Cecil Adams is back in New York City!

I see that the New York Press, parakeet-cage liner to the Four Hundred, has started to run The Straight Dope again!

Now that reptilian ex-publisher Russ Smith (aka MUGGER) has sold out and sold his employees down the river, it looks like there might be some actual content to this smarmy little rag again. Smith’s name has been reduced to “Staff Writer” on the masthead, and we can only hope that his hideous weekly Clinton-bashing (yes, still) Bush-upsucking My-kids-sure-are-cute-and-let-me-tell-you-all-about-our-vacation-in Bermuda column will eventually fade away in the gloaming.

Years ago, NYP ran all sorts of decent syndicated material, but Smith weaseled out of paying nominal syndication fees and most of the good stuff disappeared. Looks like the new management is more willing to pony up cash for content which rises above the lowest common denominator.

Not only has Uncle Cecil returned, so has the fine underground cartoonist Carol Lay and her “Story Minute.” If they can just get “Dykes to Watch Out For” back, and shitcan the highly unpleasant “Rehabilitating Mr. Wiggles,” this free paper will once again be worthy of the energy expended to lean down and pick up!

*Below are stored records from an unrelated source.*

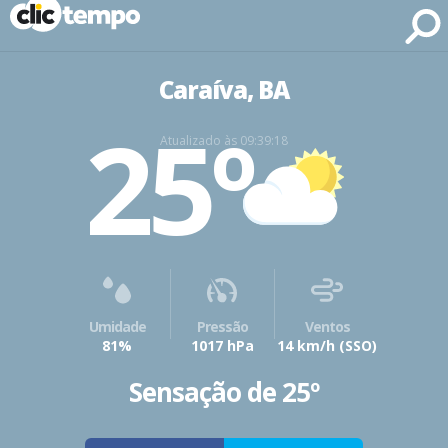
Fonte: CLIMATEMPO METEOROLOGIA
Caraíva, BA
25º
Atualizado às 09:39:18
Umidade
Pressão
Ventos
81%
1017 hPa
14 km/h
(SSO)
Sensação de 25º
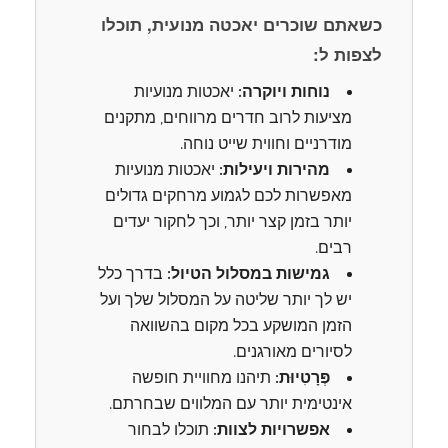
כשאתם שוכרים יאכטה מנועית, תוכלו
לצפות ל:
נוחות ויוקרה:
יאכטות מנועיות
מציעות לרוב חדרים מרווחים, מתקנים
מודרניים וחווית שייט נוחה.
מהירות ויעילות:
יאכטות מנועיות
מאפשרות לכם לגמוע מרחקים גדולים
יותר בזמן קצר יותר, וכך לחקור יעדים
רבים.
גמישות במסלול הטיול:
בדרך כלל
יש לך יותר שליטה על המסלול שלך ועל
הזמן המושקע בכל מקום בהשוואה
לסיורים מאורגנים.
פְּרָטִיוּת:
תיהנו מחוויית חופשה
אינטימית יותר עם המלווים שבחרתם.
אפשרויות לצוות:
תוכלו לבחור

Have you also noticed they’ve started rerunning old columns and passing them off as new?

Despite my listed location, I have been in exile in South Jersey for the past few months, and haven’t kept up with the Press in a while, but I did notice Smith’s reduced role recently. Uke, could you fill me in on the details you alluded to regarding his position on the paper?

I’m a little sketchy on the details. The serious NY media tends to ignore the NY Press as a shrill reactionary Village Voice wannabe, so there wasn’t any coverage that I saw outside of the Press itself.

Looks like Smith sold the paper at the end of 2002…a lot of staff got the axe, including the not-wholly moronic editor John Strausbaugh. The current masthead lists some jamoke called Charles D. Colletti as the President and Publisher, Doug Meadow as the Chief Operating Officer, and Lisa Kearns as Editor.

Many of the usual gang of talentless scribblers are still on duty, including Jim Knipfel, Christopher Caldwell, Jonathan Ames, George Tabb, and those two losers they got reviewing movies.

Yay! I was always afraid that Cecil got bumped so Smith could have another half page to add to his eight or so pages of blathering about whatever crossed the three synapses that constitute his mind.

Lately, the only reason spend the effort to open the door of the green box was William Bryk’s “Old Smoke” column every other week (which is superb). However, the thought of running across the odious “Mr. Wiggles” sometimes stayed my hand.

The return of Cecil and Carol Lay means I will again feel good about paying the cover price of NY Press again.

Can you specify names on the italicized stuff? Our local weeklies lost two people to NYC over the last few years – and it was no great loss; the reviewers were full of themselves and tended to do movie reviews not based on the movie but on whether it fit their own personal prejudices. I almost found them to be touchstones for my tastes, in a weird negative way – if they hated it, I’d like it, and vice versa. :dubious:

The mediocre Matt Zoller Seitz and the abominable Armond White.

The latter feels that Spielberg is the greatest thing to happen to the moving pictures since Edison, and talks about it in nearly every column.

http://www.villagevoice.com/issues/0303/cotts.php

Thanks, Uke. They’re not my reviewers.

samclem,
[Arte Johnson voice]
verrrrrry interesting.
[/Arte Johnson voice]

I pick up the Southern Voice quite regularly, as they seem to have the most thorough coverage of national gay-related news out, and that’s one of my special interests. They bought out a New Orleans gay paper, ran it independently for a short while, briefly brought out another paper to cover the mid-South (Charlotte to Nashville to Montgomery, roughly), then folded both into the Atlanta paper, which barely takes note of New Orleans or the other cities. And there were reports that one or both of the Blades would be closed down as unprofitable about a year ago, though nothing more came of that.

And Chris Crain resigning really disturbed me – Crain was one of the few people one could depend on for thoughtful analysis of issues rather than knee-jerk reactions of one sort or another.

I have no particular reason to dislike Window Media – but I’m not totally sure I trust them.